The Opposition has long been calling for the Government to adopt wider use of RATs, which until last week were only available to select organisations deemed essential as part of the Omicron response plan. 

"Today's admission will be little comfort to the thousands of Kiwis still waiting for results and unable to get back to work or school," National's COVID-19 spokesperson Chris Bishop said on Tuesday.

"But it's hardly a surprise, given the Government failed to order rapid antigen tests until the very end of last year - and even then, they didn't order nearly enough."

Ardern said the Government "worked quickly" to rectify the issue. 

"Yes, clearly errors have been made, but at the same time, we have a workforce that has worked incredibly hard over the last few years. Our job is to fix those errors and make sure they don't happen again in the future."

Last week, as the number of daily cases topped 5000, the final phase of the Omicron plan was implemented, with RATs now the dominant form of testing. 

Throughout the pandemic the Government has been reluctant to introduce RATs because they are less reliable than the traditional nasal PCR swabs. But there are now too many daily cases for labs to keep up with. 

"PCR testing has served us incredibly well for just over two years just as we've sought to find and respond to every case of COVID-19 at the border and in the community," Dr Bloomfield said. 

"That included it playing a major role in our Delta outbreak that started last August and that we had very nearly got control of before Omicron appeared. 

"But with thousands of new cases each day and nearly 20,000 today, we did reach the point last week where wide use of rapid antigen testing became both useful and appropriate.

"It also became clear that PCR testing capacity was not keeping up with demand."

The high number of cases meant labs were unable to continue pooling, where samples from several people are tested together in one go - a strategy that worked when there was less likelihood of positive test results. 

In the Delta outbreak, up to 140,000 tests could be processed per day and surge up to 170,000 for a few days, thanks to pooling. But without pooling it's only around 30,000 a day. 

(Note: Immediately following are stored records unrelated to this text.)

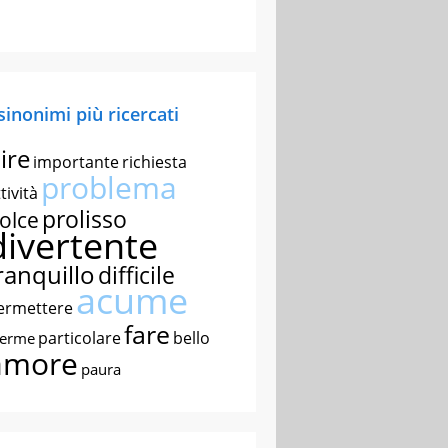
 sinonimi più ricercati
ire
importante
richiesta
problema
tività
prolisso
olce
divertente
ranquillo
difficile
acume
ermettere
fare
particolare
bello
nerme
amore
paura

The number of daily cases has not yet reached 30,000, so technically the labs should have been able to keep up. Dr Bloomfield said he's sought an explanation and an external review. 

The backlog is 32,000 tests where it's taken five days or more to process. It peaked at around 50,000.

Dr Bloomfield explained how pooling was once effective. 

"Typically, samples are pooled with about three to five samples during the early stages of an outbreak to increase the processing throughput, for example during the August 2021 peak of the Delta outbreak, some labs increased pooling to eight to 10 samples per run.

"We continued to use pooling in the early part of this outbreak. However, it becomes less feasible when test positivity rates rise due to the likelihood that there would be at least one if not more positive test in each group of pooling samples. 

"Two Thursdays ago, prior to the wider rollout of rapid antigen tests, 17 of the 20 DHBs across the country recorded positivity rates of more than 5 percent. Prior to the 7th of February, so less than a month ago, none of our labs had ever exceeded that 5 percent threshold. 

"The swift increase in positive cases right across the country effectively prevented labs from using pooling in the space of just a couple of days."

Dr Bloomfield said the wider availability of RATs will help ease the pressure. Of the nearly 20,000 positive cases announced on Tuesday, only a couple of thousand were confirmed via PCR. 

More than 5000 RATs have been distributed across the country in the last seven days, with 12 million in central stores, and 16 million expected to arrive this week.